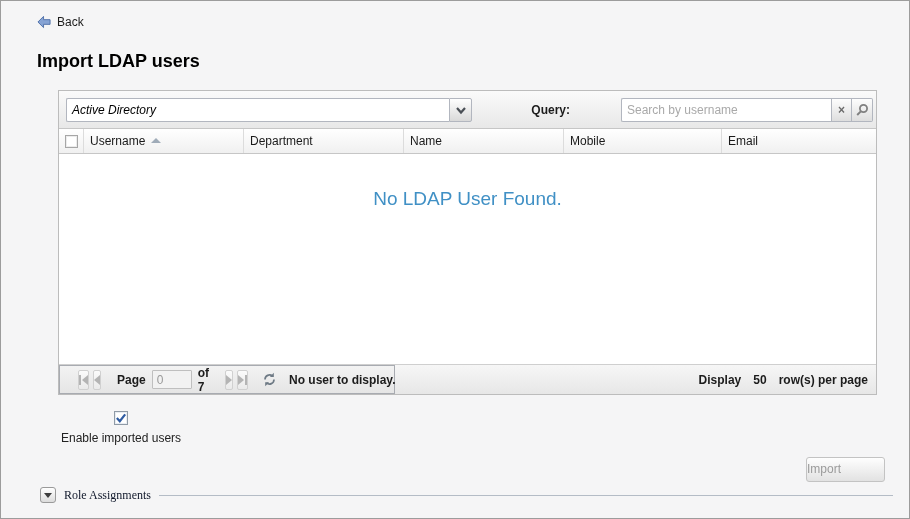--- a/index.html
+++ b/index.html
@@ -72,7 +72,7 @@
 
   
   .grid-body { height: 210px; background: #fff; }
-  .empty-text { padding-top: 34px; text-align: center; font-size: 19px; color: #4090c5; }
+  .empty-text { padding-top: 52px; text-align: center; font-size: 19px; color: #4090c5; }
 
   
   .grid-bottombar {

The task:
Transcribe every record above exactly, leaving out the pictures.

Expected answer:
--- a/index.html
+++ b/index.html
@@ -72,7 +72,7 @@
 
   
   .grid-body { height: 210px; background: #fff; }
-  .empty-text { padding-top: 34px; text-align: center; font-size: 19px; color: #4090c5; }
+  .empty-text { padding-top: 52px; text-align: center; font-size: 19px; color: #4090c5; }
 
   
   .grid-bottombar {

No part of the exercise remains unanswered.